Geplant ist eine Teil-Elektrifizierung der Strecke, wobei voraussichtlich batteriebetriebene Züge zum Einsatz kämen. Befürworter verweisen auf die ökologischen Vorteile: Weniger Autos auf Landstraßen würden die Emissionen senken. Zudem betonen sie die Bedeutung des Projekts für die Mobilität in ländlichen Gebieten, die derzeit nur unzureichend an den öffentlichen Nahverkehr angebunden sind.

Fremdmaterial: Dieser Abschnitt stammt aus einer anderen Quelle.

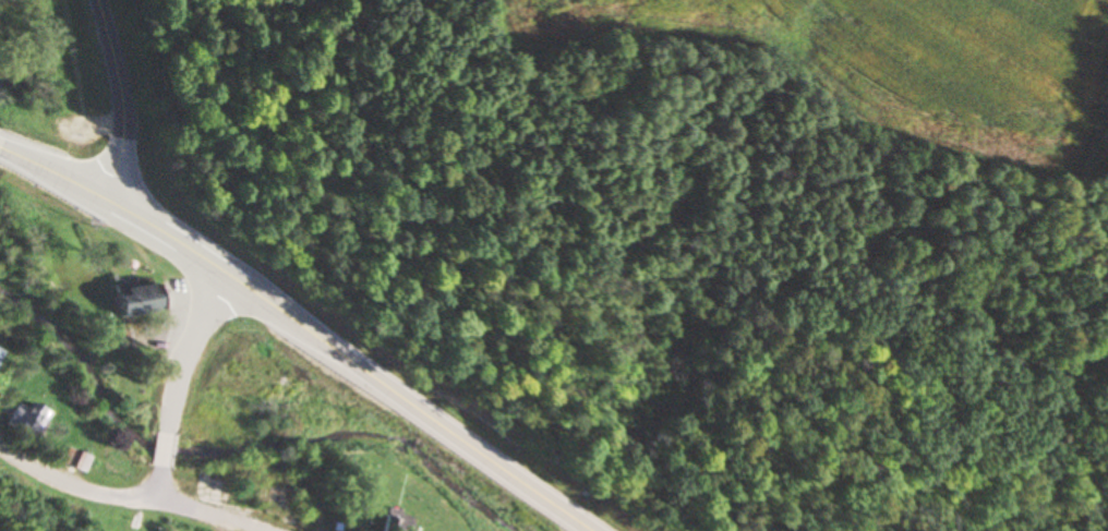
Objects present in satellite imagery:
road: (125, 99)
building: (128, 301)
road: (303, 326)
road: (187, 350)
building: (26, 421)
road: (160, 450)
building: (73, 460)
road: (72, 484)
road: (153, 485)
building: (277, 485)
road: (199, 516)
building: (391, 520)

Trotz wachsender Unterstützung gibt es noch Hürden. Der Zweckverband Nahverkehr Westfalen-Lippe muss nun die detaillierte Planung vorantreiben. Doch knappe Haushalte und Konkurrenz durch andere Infrastrukturprojekte könnten den Fortschritt verzögern.

Die Wiederbelebung der Bahnstrecke würde einen bedeutenden Wandel für die ländliche Mobilität in der Region bedeuten. Sollten die Züge tatsächlich häufiger fahren als zunächst gedacht, könnte das Projekt Staus verringern und Reisezeiten verkürzen. Der nächste Schritt hängt nun davon ab, die notwendigen Mittel und die politische Rückendeckung zu sichern, um aus den Plänen Wirklichkeit werden zu lassen.